Reilly asks, >>"why not call "knowledge aquisition" by its traditional and euphonious name, learning." There is a difference and a distinction between knowledge acquisition, as the term is used in by the artificial intelligence community and learning. Let's explore:

Knowledge acquisition:
Most often refers to the elicitation (gathering, extraction, validation) of rules and personal heuristics (tips, tricks, rule of thumb) used to build qualitative models for decision support. There is usually no training or self-adaptive function here. Common examples are rule-based expert systems for helping with complex scheduling or configuation issues.

Learning:
The ability of a system to adjust to novel inputs and to improve with practice and exposure to continuous inputs. Such systems can learn by being trained e.g. neural networks or via credit assignment and selection e.g. genetic algorithms. Learning often means there is the ability to autonomously adjust the (internal) representation and some way to score or judge the outcome.
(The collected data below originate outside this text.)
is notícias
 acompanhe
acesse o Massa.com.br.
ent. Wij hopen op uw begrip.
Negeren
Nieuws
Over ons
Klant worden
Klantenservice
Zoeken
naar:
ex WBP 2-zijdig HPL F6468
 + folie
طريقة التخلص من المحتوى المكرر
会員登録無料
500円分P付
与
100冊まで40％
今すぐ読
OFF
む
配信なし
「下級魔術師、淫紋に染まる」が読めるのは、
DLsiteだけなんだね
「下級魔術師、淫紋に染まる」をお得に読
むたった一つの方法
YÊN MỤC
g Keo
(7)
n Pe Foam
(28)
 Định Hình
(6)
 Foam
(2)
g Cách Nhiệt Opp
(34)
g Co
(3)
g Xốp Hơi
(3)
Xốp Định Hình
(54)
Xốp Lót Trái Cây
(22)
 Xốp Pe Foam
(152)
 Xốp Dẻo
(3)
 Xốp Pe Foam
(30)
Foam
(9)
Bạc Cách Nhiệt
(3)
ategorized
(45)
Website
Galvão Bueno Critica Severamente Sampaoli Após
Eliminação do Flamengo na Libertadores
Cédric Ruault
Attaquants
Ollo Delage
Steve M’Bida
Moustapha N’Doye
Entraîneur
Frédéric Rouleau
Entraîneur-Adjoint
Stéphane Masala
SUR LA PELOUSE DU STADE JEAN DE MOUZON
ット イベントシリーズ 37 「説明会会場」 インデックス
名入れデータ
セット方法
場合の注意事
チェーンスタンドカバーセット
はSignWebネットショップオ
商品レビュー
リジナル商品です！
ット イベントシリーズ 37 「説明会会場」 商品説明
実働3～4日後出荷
It is difficult to imagine that one can have knowledge acquisition without some level of learning when humans are involved, but when we refer to artificial systems e.g. software agents or workflow routing, this is a very fundamental distinction. I agree we need to avoid obscure terms but recognize the power and the utility of creating distinctions that matter and clarify meaning as a useful knowledge and communication practice.